5G, on the other hand, complements light wave. Fiber is immobile without 5G. 5G could not deliver the tremendous breakthroughs this wireless technology promises without fiber. In essence, 5G home internet connects the “last mile” – the relatively short distances between mobile devices and applications and the fiber backbone.
As more devices and apps use large amounts of bandwidth, Nielsen’s Law of Internet Bandwidth will become more critical. According to Nielsen’s Law, “the connection speed of a high-end consumer rises by 50% every year.” The average “high-end user” in 2019 needs 325 Mbps. As a result, 5G home internet will be critical for future business networking requirements, especially given 4G LTE’s theoretical maximum speeds are 300 Mbps down and 75 Mbps up. LTE internet rates in the real world are substantially slower.
5G for Internet Connectivity Redundancy
It’s more crucial than ever to have a backup Internet connection for your organization. Chaos occurs when (not if) a company loses Internet access. How much will losing corporate email, customer-facing websites, VoIP conversations, and cloud storage access cost your organization each minute? We discovered that depending on the size of your firm and online consumption. An Internet outage might cost you anywhere from $2,300 to $9,000 per minute.

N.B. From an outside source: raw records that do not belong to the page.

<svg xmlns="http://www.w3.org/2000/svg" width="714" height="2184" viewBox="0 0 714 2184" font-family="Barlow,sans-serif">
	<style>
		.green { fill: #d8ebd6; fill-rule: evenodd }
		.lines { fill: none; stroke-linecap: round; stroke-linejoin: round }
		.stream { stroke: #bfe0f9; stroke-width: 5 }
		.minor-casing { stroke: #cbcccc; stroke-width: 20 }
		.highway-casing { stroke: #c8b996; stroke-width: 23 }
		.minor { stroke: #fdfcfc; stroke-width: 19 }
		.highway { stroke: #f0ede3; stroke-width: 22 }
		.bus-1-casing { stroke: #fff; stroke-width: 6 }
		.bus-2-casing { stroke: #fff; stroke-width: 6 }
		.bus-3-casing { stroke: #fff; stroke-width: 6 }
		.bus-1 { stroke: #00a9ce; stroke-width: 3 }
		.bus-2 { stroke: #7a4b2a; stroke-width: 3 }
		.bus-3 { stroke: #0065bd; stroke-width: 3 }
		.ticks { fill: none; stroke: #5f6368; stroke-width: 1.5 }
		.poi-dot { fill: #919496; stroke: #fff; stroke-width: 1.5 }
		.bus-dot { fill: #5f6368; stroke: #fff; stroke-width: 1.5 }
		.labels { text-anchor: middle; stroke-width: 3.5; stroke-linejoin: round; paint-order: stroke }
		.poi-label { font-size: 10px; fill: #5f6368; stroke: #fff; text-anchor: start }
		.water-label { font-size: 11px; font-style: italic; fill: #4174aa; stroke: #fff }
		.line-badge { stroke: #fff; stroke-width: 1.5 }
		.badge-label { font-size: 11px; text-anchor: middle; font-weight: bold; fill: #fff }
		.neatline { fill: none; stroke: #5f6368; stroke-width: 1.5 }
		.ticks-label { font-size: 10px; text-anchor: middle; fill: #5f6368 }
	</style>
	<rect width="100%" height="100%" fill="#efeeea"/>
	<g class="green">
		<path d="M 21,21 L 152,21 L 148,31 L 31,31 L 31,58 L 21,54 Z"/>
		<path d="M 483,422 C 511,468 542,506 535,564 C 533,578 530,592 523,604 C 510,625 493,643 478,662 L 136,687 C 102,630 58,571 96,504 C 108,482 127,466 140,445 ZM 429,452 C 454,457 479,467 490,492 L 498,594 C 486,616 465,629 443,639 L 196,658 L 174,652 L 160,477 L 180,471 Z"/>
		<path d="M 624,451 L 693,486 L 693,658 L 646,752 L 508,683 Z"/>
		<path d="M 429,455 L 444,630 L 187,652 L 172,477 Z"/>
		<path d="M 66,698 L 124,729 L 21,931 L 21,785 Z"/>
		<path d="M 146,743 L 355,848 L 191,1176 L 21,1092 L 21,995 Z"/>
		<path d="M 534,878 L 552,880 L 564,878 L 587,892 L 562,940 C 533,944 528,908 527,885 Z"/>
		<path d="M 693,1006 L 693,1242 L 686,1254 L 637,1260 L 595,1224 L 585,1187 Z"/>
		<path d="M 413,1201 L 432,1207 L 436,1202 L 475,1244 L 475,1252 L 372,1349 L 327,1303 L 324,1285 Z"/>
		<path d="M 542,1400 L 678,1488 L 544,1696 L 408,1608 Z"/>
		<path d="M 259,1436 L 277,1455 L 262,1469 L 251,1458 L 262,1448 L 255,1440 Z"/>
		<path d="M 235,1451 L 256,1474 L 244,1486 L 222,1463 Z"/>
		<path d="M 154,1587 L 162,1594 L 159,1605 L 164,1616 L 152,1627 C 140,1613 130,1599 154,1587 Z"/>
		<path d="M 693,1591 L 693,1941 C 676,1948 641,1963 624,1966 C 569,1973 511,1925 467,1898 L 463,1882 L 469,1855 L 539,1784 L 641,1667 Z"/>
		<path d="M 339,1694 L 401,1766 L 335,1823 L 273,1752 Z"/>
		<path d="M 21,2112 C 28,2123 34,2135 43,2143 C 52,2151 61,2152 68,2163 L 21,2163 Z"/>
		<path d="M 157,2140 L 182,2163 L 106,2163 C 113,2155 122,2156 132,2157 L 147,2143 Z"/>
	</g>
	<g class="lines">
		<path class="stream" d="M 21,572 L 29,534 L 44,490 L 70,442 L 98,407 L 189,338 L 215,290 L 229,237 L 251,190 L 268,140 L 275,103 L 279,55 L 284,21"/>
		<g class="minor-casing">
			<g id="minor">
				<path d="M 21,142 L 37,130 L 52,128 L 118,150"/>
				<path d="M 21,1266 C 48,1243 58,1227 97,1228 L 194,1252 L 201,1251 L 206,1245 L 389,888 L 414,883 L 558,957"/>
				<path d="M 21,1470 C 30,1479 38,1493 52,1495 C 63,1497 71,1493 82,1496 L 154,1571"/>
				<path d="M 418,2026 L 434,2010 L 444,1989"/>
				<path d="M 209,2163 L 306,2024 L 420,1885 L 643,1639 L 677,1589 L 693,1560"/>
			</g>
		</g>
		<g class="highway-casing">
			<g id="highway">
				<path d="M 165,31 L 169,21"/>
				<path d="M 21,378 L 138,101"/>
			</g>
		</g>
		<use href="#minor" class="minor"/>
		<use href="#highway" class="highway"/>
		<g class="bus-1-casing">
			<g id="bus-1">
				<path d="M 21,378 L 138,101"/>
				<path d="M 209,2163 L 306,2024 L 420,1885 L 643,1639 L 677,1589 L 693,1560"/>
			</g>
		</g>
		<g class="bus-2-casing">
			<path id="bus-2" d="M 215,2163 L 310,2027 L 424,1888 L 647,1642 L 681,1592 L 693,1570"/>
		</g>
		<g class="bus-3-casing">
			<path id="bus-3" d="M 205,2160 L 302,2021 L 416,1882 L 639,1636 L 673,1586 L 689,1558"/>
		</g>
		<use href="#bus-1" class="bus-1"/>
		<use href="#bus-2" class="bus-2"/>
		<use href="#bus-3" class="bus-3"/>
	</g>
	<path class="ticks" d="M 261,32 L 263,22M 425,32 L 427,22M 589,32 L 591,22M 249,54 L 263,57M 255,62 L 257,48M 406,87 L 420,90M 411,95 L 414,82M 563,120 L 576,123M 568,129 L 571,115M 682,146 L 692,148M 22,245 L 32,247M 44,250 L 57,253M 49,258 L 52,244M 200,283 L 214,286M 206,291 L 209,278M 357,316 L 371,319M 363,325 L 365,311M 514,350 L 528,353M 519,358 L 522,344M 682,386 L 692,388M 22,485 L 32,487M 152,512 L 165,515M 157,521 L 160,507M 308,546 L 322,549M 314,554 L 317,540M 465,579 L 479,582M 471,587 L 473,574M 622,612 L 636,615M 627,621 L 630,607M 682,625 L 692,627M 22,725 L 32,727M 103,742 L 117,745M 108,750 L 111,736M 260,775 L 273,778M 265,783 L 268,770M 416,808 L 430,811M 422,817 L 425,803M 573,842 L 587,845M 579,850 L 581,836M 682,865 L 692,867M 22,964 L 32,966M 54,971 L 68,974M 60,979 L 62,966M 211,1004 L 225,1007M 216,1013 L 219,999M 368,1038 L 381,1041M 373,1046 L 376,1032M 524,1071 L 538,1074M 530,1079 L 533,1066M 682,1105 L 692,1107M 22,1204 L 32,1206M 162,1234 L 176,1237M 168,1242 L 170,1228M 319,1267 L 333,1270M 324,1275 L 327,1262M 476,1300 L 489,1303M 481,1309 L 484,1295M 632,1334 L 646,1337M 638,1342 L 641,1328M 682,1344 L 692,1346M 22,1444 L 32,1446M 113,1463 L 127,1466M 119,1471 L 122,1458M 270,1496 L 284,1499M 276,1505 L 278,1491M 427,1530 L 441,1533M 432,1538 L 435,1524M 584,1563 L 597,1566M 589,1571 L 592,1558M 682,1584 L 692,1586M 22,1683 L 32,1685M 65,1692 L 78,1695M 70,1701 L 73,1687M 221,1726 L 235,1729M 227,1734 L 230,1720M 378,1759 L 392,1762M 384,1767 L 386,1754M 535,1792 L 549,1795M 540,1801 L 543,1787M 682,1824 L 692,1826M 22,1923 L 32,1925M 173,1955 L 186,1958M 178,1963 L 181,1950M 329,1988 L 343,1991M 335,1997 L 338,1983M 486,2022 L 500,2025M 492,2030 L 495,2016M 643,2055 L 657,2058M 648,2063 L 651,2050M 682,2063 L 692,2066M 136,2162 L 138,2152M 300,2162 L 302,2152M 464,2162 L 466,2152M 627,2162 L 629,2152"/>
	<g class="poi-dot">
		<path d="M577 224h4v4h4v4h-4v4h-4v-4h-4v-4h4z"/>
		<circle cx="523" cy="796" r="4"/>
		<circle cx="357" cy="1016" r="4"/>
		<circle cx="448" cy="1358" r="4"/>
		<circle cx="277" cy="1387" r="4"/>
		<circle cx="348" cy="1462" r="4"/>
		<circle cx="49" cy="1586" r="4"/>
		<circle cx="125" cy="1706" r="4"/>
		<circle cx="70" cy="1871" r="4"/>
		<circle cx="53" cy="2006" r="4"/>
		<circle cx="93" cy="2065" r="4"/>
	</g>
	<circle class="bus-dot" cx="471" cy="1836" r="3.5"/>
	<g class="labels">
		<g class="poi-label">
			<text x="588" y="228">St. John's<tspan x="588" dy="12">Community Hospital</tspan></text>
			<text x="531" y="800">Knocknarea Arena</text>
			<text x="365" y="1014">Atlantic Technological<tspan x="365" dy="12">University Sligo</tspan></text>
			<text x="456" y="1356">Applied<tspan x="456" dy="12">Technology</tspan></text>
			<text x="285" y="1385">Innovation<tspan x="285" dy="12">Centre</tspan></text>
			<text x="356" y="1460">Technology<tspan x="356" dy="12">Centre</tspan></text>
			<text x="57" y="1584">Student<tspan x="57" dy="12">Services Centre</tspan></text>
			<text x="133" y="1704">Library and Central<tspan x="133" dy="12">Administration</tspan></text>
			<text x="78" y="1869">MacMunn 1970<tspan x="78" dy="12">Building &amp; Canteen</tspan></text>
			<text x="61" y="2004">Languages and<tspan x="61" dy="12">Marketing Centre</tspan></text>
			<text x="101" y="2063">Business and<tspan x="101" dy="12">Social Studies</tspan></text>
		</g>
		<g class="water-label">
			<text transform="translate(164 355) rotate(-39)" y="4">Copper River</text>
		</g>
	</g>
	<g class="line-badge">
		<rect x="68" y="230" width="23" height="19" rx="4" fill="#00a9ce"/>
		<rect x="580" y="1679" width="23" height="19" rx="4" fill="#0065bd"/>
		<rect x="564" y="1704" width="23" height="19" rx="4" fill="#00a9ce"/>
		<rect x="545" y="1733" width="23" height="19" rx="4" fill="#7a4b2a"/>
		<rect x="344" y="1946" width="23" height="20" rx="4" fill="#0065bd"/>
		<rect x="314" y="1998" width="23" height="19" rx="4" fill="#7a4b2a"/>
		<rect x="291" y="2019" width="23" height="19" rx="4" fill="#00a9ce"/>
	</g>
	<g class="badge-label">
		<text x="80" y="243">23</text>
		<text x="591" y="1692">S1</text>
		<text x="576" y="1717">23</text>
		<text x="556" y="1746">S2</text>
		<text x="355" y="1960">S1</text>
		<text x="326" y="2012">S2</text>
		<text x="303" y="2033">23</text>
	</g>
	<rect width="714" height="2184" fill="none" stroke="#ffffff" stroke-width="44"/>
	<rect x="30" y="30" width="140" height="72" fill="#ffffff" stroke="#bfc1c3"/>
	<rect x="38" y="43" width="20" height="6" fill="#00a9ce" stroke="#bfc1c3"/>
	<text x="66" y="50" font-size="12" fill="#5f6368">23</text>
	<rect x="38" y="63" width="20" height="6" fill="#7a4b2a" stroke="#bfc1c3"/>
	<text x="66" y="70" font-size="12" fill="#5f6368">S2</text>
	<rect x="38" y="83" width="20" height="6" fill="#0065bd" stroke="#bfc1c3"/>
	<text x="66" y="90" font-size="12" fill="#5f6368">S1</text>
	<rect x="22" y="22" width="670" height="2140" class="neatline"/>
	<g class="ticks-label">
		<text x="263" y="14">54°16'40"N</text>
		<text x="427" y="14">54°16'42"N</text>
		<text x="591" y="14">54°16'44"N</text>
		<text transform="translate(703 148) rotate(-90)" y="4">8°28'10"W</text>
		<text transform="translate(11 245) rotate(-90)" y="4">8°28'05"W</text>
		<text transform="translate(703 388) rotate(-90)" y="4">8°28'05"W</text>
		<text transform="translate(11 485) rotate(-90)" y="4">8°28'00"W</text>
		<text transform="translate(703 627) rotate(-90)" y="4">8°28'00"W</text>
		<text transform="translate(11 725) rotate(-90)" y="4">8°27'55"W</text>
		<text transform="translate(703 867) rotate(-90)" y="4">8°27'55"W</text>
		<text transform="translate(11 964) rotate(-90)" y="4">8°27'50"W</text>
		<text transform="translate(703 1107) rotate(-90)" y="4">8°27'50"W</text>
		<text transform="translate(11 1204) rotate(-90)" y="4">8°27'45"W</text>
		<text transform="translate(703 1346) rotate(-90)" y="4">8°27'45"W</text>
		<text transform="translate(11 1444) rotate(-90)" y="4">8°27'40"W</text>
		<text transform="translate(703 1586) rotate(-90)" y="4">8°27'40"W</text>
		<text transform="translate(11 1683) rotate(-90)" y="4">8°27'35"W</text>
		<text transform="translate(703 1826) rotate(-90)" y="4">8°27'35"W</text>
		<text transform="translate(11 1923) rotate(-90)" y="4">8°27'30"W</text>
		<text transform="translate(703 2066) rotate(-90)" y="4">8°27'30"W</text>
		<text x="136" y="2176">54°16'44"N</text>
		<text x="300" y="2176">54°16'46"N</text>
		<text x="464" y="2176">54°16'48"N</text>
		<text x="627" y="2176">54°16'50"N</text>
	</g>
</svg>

Data centers, content delivery networks (CDNs), and domain name system (DNS) servers are part of today’s Internet for businesses. Which is a significant and increasingly complicated ecosystem. According to Network Computing, “even minor outages of these services may have a major effect.”
Would your company’s whole network backbone be operated on a wireless 5G home internet? No. However, 5G is gaining traction as a backup internet connection option, particularly for network nodes that aren’t mission-critical, such as branch offices and retail outlets.
There are benefits and drawbacks to using 5G home internet as a backup internet connection. On the other side, setting up a 5G connection takes a fraction of the time it takes to get a dedicated circuit. You only need to get a router and a SIM card, and you’re ready to go. You also don’t have to worry about a bit of fiber interruption cutting off your network and creating downtime. Since 5G home internet is precisely that – wireless.
The main disadvantage of using 5G home internet as a backup connection is that it is a metered service. Which means you pay according to how much you use it. Most businesses are used to unmetered or unlimited connections due to this charging technique. You’re more likely to have an expensive surprise or two during times of heavy use.
Redundant Internet Connectivity Can Help You Protect Your Business
What’s next now that you’ve seen the benefit of using wireless technology to provide backup Internet connectivity? Lightyear can assist your firm in deciphering its networks and business applications to provide a wireless solution tailored to your specific requirements.
We can assist you in navigating Internet providers (ISPs) and cost-effective cellular backup choices.